By May-end, you will be able to enjoy a seamless drive on NH-1 between Delhi and Chandigarh, without having to queue up to pay toll.
On Thursday, the road transport and highways ministry took the first step in the direction when road minister CP Joshi inaugurated India's first interoperable radio frequency identification (RFID) tag-based electronic toll collection system (ETC) on a small 27-km stretch on NH-5 between Zirakpur (near Chandigarh) and Parwanoo (Himachal Pradesh) on a pilot basis.
The system will be extended to the 273-km NH-1 by the end of the month and to all the 192 toll plazas operational on national highways across India by 2013.
"Once that happens, one will be able to drive across India using one RFID tag without having to wait to pay toll. It will cut down the delays and congestion at toll plazas," said Joshi who also inaugurated the four laned Zirakpur-Parwanoo stretch on Thursday where the ETC system has been installed by Jaypee Group, the project developer.
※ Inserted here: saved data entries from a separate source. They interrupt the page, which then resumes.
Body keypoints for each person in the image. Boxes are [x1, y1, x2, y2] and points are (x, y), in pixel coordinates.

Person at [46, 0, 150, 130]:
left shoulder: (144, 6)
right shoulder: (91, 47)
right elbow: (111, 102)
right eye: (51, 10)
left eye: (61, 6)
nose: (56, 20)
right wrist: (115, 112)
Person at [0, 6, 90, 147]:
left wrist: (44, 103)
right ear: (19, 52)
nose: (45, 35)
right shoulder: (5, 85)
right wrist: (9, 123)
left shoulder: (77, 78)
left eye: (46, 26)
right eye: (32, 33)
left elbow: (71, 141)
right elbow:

Presently, different ETC systems are operational at toll plazas on the Delhi-Gurgaon, Badarpur-Faridabd and Bangalore highway stretches. But none of them are uniform or interoperable.
With ETC in place, all that a driver would have to do is buy an RFID tag priced R100, get it recharged for R500 or more, stick it to the vehicle's windshield and enjoy a seamless drive without stopping to pay toll. A central toll clearing house is being set up to manage the monetary transactions. Initially, the tag will be distributed from the toll plazas, but later one will be able to get it from designated centres across the country.
For the pilot project, ICICI Bank has been selected to run the central clearing house. "Once we expand the ETC, tenders will be floated to appoint an agency to run the central clearing house," said an NHAI official.
If the ministry is successful in starting the RFID tag-based ETC across the 192 toll plazas operational on national highways, India will become the only country to have a uniform interoperable ETC facility across its length and breadth. Western countries use different ETC systems in different cities.